In an emergency situation involving blood or potentially infectious materials, you should always use Universal Precautions and try to minimize your exposure by wearing gloves, splash goggles, pocket mouth-to-mouth resuscitation masks, and other barrier devices.

If you are exposed, however, you should:

  1. Wash the exposed area thoroughly with soap and running water. Use non-abrasive, antibacterial soap if possible.

    If blood is splashed in the eye or mucous membrane, flush the affected area with running water for at least 15 minutes.

  2. Report the exposure to your supervisor as soon as possible.
  3. Fill out an exposure report form, if you desire. This form will be kept in your personnel file for 40 years so that you can document workplace exposure to hazardous substances. This report is available from your supervisor or from  EHS.
  4. You may also go to a Doctor to request blood testing or the Hepatitis B vaccination if you have not already received it.
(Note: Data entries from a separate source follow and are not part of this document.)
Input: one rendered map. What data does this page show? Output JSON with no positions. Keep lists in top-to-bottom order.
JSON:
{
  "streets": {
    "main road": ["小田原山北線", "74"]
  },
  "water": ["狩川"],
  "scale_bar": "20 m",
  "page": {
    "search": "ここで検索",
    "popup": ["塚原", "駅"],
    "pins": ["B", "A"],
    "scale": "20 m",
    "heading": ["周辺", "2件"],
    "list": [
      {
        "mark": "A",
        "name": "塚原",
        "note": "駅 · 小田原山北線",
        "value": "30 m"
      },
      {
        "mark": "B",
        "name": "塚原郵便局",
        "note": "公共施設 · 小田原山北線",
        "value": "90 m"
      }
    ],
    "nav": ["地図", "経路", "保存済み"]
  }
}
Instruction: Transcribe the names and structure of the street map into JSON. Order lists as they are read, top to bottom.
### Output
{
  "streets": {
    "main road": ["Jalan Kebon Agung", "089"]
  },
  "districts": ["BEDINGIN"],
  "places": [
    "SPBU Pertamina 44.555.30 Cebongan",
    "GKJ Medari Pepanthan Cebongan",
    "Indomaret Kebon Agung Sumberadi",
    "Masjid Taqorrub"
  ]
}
The Doctor has a specific set of procedures they will follow for all post-exposure cases. These are:

Document the route(s) of exposure and the circumstances under which the exposure incident occurred.
Identify and document the source individual unless such documentation is impossible or prohibited by law.
Test the source individual's blood for HBV and HIV as soon as possible after consent is obtained. If the source individual is known to be seropositive for HBV or HIV, testing for that virus need not be done.
Collect your blood as soon feasible, and test it after your consent is obtained.

(If you consent to baseline blood collection, but do not give consent at that time for HIV serological testing, your blood sample will be kept for at least 90 days. If, within 90 days of the incident, you decide to consent to have the baseline sample tested, such testing shall be done as soon as possible, and at no cost to you.)

Administer post exposure prophylaxes, when medically indicated, as recommended by the US Public Health Service.
Provide counseling.
Evaluate reported illnesses.

Apart from the circumstances surrounding the exposure itself, all other findings or diagnosis by the health care professional(s) will remain entirely confidential.